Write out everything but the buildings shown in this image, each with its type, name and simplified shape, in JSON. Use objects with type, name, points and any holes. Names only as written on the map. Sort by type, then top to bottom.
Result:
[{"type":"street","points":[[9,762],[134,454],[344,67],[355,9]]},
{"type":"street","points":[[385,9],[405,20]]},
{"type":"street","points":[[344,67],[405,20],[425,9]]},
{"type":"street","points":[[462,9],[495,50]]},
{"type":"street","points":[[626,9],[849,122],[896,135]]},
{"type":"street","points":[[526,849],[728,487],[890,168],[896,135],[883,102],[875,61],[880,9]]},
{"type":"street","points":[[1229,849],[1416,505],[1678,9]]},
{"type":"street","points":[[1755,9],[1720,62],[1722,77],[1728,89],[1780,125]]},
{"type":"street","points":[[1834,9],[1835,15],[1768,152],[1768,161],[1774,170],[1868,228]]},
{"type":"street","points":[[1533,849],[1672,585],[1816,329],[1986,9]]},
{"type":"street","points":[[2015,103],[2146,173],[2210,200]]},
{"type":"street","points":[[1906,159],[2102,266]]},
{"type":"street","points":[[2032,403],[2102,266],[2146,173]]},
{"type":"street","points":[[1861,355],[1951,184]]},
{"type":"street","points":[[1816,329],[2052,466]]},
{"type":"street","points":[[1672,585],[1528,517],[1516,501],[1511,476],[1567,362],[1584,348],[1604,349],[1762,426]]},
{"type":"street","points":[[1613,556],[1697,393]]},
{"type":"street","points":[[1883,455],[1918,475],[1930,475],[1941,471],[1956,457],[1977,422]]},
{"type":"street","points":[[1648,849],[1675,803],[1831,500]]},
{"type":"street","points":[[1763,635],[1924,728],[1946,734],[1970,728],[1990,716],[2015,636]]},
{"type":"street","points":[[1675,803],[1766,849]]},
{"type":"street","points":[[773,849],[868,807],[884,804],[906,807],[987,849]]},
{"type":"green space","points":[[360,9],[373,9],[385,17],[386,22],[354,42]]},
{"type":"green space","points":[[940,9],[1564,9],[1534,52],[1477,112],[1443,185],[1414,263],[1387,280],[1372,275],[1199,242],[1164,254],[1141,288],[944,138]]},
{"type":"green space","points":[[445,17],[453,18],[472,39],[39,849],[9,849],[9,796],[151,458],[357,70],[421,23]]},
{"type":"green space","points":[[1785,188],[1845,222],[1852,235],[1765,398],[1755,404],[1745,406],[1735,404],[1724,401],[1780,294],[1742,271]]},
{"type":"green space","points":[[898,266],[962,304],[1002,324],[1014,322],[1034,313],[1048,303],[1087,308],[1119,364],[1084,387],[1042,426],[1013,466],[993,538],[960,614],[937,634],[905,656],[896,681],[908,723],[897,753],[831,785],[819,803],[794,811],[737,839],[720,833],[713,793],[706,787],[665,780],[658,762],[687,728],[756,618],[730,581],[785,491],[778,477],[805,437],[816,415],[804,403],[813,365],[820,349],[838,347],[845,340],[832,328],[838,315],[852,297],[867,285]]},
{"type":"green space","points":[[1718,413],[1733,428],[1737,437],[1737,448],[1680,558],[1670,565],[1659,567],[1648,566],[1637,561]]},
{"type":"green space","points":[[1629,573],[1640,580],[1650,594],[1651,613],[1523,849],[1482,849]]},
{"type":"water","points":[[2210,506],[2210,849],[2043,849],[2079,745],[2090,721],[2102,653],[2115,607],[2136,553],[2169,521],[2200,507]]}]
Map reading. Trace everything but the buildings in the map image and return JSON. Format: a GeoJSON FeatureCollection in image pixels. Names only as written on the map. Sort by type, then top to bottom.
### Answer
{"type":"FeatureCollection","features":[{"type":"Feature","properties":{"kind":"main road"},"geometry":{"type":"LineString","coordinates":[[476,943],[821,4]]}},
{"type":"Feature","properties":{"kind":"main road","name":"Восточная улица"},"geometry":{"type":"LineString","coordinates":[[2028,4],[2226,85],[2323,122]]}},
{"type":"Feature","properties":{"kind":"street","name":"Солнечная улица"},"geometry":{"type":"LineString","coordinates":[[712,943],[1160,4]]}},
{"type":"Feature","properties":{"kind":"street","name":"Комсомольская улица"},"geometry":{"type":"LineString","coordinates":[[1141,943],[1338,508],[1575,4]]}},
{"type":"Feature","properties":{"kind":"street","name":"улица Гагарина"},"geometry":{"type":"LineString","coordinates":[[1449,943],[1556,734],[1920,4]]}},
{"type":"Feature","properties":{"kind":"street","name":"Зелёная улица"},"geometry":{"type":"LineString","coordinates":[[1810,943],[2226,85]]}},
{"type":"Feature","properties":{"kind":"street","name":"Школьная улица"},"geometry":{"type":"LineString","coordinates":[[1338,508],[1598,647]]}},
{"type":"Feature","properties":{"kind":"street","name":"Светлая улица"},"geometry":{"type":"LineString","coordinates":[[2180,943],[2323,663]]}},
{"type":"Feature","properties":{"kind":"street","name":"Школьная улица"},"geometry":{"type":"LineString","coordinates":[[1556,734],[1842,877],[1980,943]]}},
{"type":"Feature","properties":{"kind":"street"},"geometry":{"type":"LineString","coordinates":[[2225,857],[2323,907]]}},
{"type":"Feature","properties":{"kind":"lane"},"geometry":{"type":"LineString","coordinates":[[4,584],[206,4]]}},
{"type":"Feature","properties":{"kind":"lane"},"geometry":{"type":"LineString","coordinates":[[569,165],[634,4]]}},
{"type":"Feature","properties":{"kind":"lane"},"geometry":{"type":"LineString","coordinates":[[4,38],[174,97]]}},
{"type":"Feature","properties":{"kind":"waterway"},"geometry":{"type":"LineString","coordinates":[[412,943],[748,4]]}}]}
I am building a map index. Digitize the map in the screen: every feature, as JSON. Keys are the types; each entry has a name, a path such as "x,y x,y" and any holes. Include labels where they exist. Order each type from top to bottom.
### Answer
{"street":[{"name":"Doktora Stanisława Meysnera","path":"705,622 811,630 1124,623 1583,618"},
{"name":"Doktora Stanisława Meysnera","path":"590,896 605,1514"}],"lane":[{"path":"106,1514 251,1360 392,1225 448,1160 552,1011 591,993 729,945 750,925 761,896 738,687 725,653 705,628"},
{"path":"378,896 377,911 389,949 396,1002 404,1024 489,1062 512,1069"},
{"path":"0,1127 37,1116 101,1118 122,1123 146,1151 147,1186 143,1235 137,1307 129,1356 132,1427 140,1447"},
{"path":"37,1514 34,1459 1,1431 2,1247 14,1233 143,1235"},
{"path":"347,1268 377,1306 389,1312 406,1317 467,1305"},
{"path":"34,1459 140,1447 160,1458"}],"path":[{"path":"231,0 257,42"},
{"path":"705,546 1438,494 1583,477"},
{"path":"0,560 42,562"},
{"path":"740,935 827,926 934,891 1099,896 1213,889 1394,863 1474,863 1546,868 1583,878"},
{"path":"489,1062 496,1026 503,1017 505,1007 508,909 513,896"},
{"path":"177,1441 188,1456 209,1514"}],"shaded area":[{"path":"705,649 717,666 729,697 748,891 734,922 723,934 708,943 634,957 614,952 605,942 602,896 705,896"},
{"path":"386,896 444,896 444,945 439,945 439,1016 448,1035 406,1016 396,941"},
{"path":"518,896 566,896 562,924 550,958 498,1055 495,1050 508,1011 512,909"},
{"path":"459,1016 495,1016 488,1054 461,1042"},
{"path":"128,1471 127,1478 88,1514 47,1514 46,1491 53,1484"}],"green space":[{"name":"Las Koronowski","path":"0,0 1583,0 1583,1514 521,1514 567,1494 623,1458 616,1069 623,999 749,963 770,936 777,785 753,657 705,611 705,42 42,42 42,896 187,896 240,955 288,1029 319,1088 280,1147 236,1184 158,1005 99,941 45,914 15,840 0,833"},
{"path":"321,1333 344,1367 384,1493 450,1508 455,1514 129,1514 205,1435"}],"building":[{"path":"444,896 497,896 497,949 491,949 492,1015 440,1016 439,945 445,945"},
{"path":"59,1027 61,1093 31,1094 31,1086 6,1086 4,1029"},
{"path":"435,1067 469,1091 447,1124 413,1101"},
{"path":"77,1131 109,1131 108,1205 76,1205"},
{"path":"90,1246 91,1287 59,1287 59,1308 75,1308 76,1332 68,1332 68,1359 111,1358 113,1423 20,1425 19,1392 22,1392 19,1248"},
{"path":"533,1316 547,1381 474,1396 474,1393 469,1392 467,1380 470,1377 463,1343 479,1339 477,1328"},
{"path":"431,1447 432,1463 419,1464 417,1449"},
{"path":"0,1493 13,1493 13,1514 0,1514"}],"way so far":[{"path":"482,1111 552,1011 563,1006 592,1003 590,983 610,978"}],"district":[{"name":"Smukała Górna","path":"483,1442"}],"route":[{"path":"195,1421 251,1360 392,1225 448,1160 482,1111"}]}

===

§ **GOAL OF THE EXERCISE**
Copy out, from the data above, each line where the string "Школьная" is present.

§ **REPLY**
{"type":"Feature","properties":{"kind":"street","name":"Школьная улица"},"geometry":{"type":"LineString","coordinates":[[1338,508],[1598,647]]}},
{"type":"Feature","properties":{"kind":"street","name":"Школьная улица"},"geometry":{"type":"LineString","coordinates":[[1556,734],[1842,877],[1980,943]]}},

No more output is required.